[Provided records]:
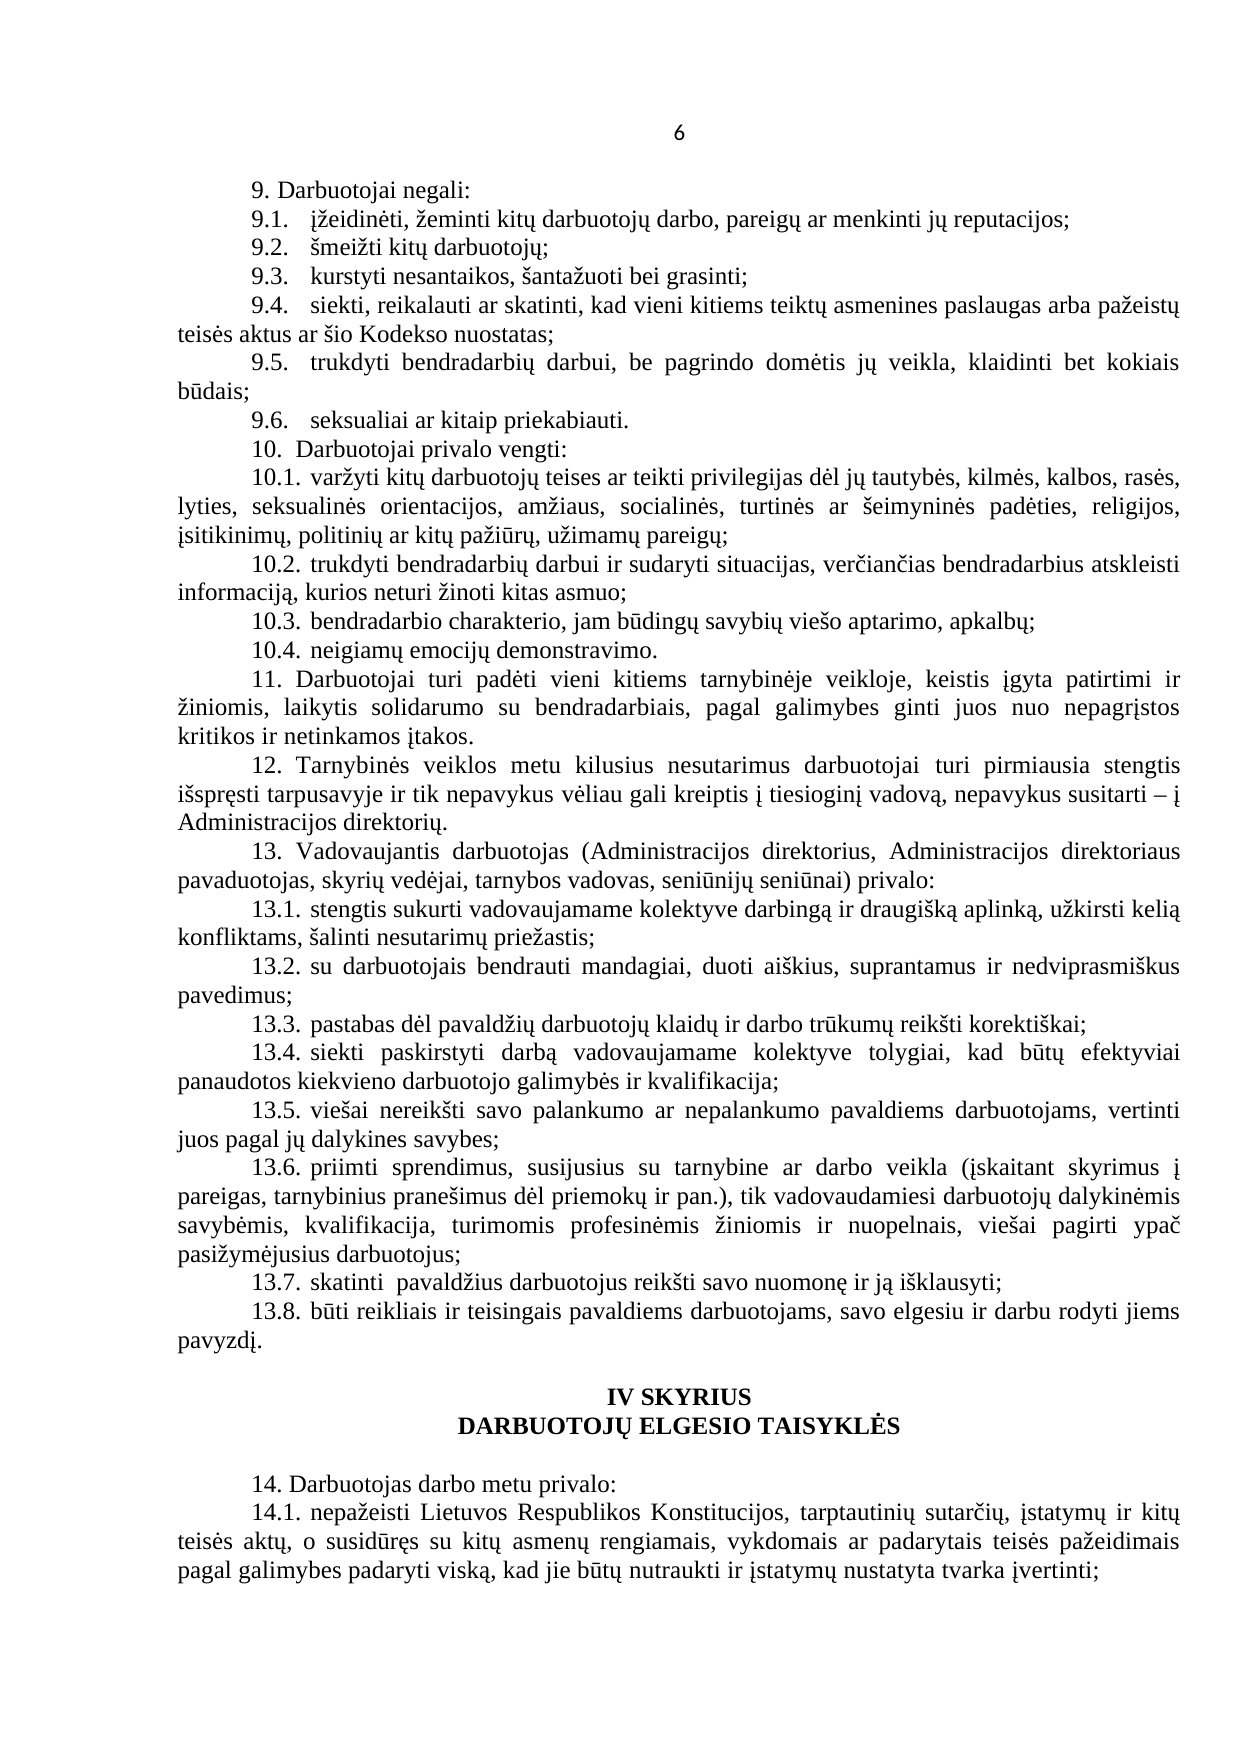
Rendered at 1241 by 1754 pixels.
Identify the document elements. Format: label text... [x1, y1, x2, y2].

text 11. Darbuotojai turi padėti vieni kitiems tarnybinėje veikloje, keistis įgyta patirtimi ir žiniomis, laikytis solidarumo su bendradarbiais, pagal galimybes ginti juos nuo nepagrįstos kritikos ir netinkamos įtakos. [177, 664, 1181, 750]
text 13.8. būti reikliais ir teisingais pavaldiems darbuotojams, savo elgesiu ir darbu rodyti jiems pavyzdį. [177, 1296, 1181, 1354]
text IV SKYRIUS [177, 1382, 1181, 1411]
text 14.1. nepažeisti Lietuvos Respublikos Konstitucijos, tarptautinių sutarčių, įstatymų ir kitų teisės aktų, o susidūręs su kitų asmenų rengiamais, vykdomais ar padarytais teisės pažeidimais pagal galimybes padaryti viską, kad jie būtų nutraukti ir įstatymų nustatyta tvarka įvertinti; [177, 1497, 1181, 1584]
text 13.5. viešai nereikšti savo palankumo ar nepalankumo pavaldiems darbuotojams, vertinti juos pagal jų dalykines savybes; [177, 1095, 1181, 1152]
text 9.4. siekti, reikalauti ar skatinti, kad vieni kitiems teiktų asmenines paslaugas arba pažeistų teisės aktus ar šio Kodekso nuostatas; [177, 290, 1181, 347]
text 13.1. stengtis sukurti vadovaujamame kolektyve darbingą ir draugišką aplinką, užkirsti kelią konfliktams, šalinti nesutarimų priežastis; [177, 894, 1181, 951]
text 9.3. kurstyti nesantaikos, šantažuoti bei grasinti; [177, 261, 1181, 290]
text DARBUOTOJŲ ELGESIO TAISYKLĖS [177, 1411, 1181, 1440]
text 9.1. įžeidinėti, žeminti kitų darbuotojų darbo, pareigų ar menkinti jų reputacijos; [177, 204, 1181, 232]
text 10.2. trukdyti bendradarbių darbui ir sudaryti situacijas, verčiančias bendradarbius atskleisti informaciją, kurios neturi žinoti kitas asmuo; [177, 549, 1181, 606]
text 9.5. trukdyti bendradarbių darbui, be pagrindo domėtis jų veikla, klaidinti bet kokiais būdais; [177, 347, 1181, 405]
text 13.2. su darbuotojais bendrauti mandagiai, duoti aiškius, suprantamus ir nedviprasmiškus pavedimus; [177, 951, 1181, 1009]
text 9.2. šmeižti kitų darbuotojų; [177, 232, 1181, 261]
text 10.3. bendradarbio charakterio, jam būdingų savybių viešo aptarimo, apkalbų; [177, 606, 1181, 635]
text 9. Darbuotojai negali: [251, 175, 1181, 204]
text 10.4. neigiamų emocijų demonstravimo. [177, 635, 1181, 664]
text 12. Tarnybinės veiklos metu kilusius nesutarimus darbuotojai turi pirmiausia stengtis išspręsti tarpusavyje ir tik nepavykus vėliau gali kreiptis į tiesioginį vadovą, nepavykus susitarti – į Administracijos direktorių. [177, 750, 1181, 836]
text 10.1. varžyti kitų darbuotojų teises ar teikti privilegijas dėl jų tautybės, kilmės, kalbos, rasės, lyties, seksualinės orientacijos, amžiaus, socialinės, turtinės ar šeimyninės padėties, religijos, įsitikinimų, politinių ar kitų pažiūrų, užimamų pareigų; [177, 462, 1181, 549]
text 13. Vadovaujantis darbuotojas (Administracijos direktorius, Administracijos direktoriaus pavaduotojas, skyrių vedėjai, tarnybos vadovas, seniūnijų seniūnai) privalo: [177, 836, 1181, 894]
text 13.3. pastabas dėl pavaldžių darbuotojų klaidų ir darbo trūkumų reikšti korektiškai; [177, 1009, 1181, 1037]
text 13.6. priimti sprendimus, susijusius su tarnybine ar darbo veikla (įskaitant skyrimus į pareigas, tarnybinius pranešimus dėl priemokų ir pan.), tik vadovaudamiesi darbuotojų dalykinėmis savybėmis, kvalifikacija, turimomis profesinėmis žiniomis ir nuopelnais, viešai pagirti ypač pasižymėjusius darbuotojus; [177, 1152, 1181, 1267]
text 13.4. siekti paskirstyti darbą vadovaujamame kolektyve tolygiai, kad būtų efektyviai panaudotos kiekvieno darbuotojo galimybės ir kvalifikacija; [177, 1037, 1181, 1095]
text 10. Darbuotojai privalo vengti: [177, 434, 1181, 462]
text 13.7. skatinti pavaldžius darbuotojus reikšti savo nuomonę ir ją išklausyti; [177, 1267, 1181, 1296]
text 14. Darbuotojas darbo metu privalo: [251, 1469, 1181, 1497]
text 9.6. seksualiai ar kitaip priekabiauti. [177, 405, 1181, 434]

...

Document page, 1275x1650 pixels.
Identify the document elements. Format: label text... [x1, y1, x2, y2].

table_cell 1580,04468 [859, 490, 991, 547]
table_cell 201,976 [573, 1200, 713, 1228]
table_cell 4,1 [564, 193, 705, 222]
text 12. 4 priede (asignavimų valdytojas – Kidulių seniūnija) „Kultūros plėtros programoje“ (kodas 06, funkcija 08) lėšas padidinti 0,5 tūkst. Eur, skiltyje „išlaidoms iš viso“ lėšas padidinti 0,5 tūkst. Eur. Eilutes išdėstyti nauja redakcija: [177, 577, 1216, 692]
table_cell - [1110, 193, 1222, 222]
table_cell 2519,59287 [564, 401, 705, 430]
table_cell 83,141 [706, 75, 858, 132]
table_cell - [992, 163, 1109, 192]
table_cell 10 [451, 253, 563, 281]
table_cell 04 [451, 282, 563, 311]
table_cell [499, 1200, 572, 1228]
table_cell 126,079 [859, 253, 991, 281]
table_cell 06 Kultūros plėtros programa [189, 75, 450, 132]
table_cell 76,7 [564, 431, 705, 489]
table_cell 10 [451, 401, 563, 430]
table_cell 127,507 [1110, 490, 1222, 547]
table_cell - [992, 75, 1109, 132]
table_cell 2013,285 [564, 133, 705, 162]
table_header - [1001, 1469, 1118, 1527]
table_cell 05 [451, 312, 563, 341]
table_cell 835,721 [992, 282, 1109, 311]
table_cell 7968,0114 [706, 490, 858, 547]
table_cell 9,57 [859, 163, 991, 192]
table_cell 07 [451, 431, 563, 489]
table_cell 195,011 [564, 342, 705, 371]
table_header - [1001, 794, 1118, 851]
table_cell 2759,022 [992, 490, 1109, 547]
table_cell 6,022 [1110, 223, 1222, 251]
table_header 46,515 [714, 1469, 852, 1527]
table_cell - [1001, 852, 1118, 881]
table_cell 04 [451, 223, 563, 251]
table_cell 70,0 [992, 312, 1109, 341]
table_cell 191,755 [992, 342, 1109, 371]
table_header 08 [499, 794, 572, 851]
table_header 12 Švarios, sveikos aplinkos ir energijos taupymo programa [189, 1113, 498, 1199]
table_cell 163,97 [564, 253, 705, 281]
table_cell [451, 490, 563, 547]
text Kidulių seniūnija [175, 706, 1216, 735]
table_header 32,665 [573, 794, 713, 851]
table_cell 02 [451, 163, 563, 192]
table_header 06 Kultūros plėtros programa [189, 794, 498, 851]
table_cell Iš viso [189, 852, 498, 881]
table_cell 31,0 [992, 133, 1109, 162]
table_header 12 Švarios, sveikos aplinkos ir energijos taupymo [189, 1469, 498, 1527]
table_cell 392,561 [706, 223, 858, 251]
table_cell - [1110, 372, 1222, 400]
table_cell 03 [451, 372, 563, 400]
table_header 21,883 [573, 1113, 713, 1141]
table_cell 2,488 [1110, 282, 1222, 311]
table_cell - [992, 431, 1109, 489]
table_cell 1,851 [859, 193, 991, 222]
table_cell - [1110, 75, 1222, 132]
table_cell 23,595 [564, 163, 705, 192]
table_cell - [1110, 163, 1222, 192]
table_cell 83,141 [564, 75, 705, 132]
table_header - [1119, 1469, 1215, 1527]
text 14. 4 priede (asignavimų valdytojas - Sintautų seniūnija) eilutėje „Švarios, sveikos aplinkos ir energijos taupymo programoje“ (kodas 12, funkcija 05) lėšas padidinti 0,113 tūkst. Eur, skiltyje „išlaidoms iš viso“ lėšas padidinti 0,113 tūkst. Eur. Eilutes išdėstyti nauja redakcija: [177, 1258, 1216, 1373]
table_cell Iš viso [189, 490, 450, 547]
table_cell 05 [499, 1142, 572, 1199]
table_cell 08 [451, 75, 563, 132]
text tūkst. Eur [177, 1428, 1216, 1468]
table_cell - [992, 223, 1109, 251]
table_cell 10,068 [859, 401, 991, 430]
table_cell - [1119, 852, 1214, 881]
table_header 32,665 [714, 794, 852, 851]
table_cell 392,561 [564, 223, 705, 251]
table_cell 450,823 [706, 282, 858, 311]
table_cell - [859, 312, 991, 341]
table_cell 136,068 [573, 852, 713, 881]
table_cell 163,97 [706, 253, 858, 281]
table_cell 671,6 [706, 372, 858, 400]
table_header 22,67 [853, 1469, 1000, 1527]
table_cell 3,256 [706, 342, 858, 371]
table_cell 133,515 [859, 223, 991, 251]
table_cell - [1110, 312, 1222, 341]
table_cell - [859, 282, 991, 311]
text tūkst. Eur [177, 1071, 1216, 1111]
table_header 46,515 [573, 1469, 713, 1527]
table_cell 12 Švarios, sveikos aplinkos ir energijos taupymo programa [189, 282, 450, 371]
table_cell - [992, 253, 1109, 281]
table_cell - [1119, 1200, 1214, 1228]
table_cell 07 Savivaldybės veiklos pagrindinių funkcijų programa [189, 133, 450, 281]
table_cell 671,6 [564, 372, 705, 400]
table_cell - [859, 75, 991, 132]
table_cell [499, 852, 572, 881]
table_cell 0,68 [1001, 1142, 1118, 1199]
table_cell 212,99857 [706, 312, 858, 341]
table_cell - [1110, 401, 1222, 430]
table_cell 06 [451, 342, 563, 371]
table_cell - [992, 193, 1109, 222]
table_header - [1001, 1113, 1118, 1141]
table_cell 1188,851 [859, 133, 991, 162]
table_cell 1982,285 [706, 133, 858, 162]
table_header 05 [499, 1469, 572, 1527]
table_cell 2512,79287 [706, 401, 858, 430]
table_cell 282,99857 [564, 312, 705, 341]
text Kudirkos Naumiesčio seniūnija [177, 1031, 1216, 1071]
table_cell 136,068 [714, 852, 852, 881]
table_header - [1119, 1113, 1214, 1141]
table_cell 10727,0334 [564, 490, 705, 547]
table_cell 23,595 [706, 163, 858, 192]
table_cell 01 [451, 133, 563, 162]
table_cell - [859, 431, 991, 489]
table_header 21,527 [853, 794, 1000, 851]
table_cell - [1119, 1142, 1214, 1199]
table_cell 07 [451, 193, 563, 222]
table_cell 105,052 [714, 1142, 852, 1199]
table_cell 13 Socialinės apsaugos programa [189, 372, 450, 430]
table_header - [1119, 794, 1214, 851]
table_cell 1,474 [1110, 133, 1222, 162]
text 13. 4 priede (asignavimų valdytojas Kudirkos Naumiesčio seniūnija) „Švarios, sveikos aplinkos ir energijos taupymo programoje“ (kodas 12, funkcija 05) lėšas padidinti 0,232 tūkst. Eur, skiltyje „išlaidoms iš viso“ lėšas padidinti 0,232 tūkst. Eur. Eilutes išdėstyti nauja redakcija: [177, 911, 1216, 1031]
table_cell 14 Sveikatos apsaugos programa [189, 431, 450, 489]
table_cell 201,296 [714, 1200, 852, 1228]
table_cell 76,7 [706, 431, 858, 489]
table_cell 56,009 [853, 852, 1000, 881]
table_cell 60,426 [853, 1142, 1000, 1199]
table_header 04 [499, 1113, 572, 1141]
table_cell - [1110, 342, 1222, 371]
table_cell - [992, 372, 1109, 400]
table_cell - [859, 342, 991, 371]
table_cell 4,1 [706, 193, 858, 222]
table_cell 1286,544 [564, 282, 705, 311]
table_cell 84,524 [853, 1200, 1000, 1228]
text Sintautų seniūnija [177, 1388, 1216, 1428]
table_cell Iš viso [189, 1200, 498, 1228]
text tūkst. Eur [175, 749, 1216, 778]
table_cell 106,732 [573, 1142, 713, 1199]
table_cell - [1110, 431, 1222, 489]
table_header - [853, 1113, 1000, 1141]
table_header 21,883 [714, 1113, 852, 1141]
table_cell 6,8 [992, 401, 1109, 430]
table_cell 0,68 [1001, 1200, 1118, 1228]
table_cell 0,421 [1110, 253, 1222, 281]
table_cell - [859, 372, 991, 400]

[Stated problem]:
Locate each line in the material above that contains the word "pixels", and copy those lines.

[Correct response]:
Rendered at 1241 by 1754 pixels.
Document page, 1275x1650 pixels.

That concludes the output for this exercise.